- _TO DO_: The listing below contains a span that opens with the line containing "المتدينين , إنما" and closes with the line containing "Spurstangenkopf". Return that span exactly.
§ §
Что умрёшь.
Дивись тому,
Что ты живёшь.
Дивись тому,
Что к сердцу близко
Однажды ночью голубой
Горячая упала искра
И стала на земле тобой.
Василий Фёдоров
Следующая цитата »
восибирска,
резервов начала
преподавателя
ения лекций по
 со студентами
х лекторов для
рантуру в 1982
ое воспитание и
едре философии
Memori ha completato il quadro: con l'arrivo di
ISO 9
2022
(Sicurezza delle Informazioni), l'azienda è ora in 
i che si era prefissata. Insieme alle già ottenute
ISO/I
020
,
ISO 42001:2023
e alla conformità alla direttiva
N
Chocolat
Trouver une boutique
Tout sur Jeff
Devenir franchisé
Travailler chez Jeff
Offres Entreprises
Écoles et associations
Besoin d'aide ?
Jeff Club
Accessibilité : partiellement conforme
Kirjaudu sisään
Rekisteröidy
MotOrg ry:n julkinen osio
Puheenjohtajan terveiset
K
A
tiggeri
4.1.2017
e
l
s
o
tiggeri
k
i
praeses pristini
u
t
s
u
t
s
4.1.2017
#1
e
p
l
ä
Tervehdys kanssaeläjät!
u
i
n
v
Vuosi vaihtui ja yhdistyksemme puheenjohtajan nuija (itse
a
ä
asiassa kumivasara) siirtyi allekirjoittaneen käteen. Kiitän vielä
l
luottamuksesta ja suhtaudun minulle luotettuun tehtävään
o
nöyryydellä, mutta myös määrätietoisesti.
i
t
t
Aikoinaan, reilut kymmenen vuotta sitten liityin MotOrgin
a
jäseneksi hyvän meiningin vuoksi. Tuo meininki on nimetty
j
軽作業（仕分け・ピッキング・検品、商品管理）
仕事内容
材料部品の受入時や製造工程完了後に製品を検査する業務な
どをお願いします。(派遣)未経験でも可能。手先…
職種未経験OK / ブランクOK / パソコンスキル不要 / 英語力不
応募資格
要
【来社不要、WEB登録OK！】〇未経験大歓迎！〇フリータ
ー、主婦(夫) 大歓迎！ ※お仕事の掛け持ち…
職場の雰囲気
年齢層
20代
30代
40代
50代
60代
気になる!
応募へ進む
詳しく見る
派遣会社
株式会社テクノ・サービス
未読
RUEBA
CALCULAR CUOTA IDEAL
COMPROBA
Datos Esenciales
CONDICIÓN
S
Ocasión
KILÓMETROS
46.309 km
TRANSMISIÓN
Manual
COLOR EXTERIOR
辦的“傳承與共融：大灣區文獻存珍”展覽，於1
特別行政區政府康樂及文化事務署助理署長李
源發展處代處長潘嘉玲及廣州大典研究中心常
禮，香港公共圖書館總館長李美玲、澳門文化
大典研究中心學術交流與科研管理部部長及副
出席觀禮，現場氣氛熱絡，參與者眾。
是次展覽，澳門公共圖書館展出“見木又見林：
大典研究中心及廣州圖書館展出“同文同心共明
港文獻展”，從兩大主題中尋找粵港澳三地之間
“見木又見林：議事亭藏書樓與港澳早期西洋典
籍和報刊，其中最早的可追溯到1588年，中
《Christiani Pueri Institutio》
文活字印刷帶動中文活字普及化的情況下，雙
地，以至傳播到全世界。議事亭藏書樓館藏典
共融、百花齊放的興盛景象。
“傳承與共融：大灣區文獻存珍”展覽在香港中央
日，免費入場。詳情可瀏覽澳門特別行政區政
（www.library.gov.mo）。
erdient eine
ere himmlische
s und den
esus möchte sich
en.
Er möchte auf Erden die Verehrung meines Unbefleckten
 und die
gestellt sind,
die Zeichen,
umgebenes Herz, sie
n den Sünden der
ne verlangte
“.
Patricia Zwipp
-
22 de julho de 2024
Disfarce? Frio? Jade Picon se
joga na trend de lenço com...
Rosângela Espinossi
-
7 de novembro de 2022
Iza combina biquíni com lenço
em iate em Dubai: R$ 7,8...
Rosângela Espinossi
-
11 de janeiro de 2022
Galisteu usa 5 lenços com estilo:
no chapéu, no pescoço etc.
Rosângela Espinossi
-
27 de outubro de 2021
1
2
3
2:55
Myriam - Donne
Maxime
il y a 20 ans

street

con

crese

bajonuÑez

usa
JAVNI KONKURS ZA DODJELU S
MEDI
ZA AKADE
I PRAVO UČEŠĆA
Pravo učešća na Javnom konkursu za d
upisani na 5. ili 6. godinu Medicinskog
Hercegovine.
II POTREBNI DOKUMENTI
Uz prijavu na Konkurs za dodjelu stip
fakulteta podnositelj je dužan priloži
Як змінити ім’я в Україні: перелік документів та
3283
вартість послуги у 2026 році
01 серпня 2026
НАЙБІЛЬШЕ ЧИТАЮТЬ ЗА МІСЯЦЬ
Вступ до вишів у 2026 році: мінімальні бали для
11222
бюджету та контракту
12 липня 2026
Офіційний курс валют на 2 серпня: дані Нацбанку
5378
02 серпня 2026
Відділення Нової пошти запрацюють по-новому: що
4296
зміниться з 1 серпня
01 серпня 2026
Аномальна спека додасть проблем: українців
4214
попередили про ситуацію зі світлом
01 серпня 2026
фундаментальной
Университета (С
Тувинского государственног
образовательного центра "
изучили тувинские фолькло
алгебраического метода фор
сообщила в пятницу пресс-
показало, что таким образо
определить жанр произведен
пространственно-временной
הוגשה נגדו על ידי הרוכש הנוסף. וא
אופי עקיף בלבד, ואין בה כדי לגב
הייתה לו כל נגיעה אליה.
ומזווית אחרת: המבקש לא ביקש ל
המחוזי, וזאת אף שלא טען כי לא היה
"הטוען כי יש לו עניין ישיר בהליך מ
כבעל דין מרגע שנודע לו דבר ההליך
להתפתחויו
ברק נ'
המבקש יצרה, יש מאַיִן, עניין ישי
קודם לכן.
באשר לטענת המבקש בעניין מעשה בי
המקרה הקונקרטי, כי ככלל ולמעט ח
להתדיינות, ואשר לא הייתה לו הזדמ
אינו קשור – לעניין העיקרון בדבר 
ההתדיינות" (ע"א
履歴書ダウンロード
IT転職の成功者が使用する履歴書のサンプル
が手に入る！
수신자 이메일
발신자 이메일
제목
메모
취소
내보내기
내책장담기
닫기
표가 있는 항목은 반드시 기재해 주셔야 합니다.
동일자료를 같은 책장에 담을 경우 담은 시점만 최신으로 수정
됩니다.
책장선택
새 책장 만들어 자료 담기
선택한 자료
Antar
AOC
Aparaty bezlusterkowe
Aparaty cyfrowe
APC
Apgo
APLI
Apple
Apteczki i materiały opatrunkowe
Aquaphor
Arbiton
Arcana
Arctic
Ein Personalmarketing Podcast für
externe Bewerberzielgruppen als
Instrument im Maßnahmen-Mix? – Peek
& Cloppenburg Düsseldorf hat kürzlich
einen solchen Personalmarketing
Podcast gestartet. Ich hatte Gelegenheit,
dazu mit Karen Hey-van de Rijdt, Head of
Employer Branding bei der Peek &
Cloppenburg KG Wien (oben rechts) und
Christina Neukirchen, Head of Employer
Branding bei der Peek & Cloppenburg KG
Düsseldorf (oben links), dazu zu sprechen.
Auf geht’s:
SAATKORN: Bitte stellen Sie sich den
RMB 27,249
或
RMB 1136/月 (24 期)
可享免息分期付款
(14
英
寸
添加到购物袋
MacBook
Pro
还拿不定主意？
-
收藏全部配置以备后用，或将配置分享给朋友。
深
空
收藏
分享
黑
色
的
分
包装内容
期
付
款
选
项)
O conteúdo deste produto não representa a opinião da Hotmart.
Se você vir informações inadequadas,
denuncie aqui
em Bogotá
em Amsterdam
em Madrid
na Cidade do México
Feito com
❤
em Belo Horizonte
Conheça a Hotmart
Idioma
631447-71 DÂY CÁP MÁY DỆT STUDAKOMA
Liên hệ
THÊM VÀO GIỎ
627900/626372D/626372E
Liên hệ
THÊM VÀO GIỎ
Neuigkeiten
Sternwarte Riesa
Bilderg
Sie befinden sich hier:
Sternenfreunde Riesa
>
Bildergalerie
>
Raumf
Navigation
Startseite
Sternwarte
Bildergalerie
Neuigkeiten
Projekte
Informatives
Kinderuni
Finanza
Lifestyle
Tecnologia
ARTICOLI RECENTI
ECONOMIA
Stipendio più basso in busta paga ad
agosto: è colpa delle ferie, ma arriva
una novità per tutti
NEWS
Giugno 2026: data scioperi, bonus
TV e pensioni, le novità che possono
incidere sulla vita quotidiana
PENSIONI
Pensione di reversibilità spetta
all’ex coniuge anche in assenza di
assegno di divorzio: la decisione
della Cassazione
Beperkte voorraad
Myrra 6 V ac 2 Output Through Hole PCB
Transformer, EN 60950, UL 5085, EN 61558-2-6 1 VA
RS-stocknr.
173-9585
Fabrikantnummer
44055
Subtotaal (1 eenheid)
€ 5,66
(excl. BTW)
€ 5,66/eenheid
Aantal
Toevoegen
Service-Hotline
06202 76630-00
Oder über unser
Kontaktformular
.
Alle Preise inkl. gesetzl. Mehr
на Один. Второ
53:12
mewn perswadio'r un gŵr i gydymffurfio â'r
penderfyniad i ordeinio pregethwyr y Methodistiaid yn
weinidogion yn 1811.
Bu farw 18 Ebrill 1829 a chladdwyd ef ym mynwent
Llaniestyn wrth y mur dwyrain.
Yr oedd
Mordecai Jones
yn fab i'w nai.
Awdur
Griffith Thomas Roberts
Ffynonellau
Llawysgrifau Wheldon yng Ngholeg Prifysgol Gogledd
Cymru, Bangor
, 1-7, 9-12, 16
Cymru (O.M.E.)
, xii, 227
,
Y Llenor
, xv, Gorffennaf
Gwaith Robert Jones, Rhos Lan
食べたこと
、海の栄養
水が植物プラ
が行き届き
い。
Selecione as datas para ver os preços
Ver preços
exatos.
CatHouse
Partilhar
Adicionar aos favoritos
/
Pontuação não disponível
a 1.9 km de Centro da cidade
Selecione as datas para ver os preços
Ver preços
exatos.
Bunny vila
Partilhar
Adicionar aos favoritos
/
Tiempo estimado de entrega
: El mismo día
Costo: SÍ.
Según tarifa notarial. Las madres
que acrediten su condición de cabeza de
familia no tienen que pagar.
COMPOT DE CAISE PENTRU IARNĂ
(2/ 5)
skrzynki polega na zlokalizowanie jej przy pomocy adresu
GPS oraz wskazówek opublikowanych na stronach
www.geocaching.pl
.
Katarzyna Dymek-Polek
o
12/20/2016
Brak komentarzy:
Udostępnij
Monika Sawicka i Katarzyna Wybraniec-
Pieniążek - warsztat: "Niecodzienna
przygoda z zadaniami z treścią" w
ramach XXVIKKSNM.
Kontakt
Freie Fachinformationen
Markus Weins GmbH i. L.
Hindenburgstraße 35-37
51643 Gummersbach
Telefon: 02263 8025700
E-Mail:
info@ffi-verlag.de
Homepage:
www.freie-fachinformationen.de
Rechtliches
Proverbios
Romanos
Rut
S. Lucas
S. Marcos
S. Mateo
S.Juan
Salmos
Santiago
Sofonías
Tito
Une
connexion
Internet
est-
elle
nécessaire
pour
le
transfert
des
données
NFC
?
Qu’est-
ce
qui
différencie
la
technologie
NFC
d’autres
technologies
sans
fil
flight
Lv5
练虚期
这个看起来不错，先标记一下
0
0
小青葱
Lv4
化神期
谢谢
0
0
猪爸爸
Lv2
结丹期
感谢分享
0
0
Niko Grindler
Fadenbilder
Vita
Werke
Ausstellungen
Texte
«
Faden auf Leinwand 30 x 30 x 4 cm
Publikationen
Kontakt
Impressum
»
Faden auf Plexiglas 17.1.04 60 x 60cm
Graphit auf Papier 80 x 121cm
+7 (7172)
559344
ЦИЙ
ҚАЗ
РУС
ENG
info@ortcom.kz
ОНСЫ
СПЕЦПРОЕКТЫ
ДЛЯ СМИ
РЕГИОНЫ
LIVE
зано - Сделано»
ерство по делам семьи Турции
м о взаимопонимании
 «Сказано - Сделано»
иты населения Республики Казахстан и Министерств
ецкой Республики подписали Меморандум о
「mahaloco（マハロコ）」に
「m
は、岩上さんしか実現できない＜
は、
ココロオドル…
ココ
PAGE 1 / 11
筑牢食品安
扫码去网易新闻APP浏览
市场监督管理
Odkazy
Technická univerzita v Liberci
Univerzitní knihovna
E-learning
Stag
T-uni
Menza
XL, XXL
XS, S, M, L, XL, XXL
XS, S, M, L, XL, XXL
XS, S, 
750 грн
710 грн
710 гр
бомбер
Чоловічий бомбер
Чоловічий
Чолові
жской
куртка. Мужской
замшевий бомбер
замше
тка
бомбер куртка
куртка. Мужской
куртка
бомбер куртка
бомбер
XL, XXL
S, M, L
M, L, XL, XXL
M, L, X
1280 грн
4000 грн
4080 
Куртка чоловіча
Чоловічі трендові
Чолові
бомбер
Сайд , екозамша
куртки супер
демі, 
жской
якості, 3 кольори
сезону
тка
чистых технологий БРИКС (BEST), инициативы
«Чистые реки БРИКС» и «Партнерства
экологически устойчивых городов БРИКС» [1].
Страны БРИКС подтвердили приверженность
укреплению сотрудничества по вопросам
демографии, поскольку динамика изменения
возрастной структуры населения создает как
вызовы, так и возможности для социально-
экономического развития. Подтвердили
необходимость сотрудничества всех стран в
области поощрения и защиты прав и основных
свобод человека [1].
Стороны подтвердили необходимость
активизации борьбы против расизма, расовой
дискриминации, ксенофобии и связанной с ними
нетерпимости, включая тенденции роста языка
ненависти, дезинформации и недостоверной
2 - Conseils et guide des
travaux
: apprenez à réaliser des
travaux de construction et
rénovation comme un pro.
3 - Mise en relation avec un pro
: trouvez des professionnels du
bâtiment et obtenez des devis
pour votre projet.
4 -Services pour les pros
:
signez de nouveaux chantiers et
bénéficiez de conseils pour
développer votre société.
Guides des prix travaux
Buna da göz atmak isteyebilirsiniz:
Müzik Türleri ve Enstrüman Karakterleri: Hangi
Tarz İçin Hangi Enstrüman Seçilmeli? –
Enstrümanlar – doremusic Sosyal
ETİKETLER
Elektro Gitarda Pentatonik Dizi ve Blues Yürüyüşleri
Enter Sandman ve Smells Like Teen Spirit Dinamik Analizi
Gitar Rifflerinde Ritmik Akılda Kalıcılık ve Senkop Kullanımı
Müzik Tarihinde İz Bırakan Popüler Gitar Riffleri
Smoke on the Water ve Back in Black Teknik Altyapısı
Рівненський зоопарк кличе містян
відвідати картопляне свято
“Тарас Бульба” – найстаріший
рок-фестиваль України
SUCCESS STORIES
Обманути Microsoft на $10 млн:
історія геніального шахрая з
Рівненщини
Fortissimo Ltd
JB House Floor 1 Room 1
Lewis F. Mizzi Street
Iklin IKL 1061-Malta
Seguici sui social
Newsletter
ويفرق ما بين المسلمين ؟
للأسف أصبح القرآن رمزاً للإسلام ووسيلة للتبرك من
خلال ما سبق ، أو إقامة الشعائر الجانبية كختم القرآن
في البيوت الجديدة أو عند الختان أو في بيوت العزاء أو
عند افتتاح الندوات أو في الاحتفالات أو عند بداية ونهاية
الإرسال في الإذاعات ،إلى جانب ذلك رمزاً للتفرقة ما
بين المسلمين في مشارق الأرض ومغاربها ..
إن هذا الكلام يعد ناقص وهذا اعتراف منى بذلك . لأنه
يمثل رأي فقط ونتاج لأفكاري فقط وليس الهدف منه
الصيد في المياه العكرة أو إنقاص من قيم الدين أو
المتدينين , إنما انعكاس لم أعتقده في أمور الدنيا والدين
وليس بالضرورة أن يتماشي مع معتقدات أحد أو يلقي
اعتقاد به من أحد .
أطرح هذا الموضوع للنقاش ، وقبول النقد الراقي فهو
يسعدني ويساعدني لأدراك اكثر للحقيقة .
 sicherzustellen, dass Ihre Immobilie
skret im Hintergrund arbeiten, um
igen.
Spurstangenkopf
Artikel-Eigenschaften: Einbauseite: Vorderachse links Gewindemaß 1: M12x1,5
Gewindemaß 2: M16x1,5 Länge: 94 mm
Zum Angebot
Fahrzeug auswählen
§ §
- _SOLVED EXERCISE_:
المتدينين , إنما انعكاس لم أعتقده في أمور الدنيا والدين
وليس بالضرورة أن يتماشي مع معتقدات أحد أو يلقي
اعتقاد به من أحد .
أطرح هذا الموضوع للنقاش ، وقبول النقد الراقي فهو
يسعدني ويساعدني لأدراك اكثر للحقيقة .
 sicherzustellen, dass Ihre Immobilie
skret im Hintergrund arbeiten, um
igen.
Spurstangenkopf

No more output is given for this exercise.